Task requirements:
Show me every line in the listing that has the word "августа".

Supplied material:
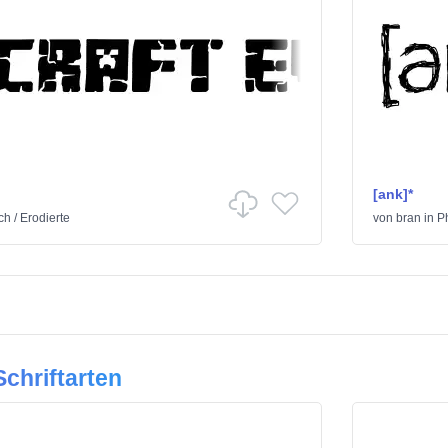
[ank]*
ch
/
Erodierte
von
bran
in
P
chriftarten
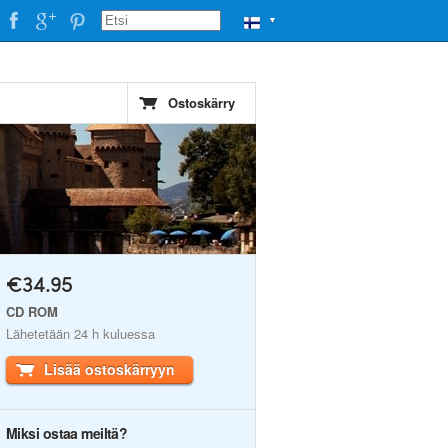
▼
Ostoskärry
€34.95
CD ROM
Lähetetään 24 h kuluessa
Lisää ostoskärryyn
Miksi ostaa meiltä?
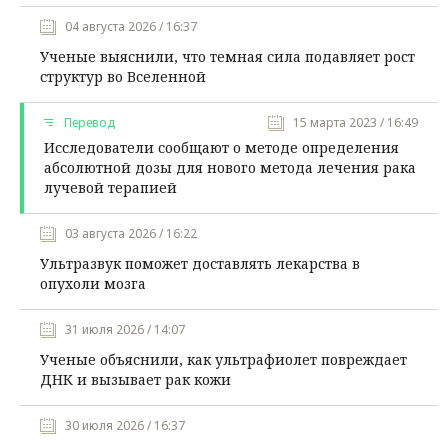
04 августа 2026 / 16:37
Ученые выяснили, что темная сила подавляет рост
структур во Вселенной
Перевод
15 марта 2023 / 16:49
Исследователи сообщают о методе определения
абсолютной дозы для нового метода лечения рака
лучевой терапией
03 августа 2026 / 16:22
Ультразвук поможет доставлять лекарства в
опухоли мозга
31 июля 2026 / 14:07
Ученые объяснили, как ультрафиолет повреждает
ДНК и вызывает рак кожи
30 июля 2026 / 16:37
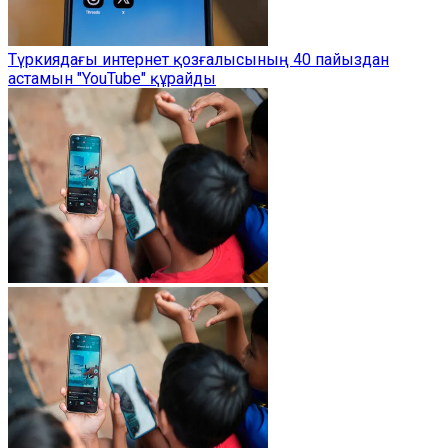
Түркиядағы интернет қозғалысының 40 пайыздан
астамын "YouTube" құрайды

Response for this exercise:
04 августа 2026 / 16:37
03 августа 2026 / 16:22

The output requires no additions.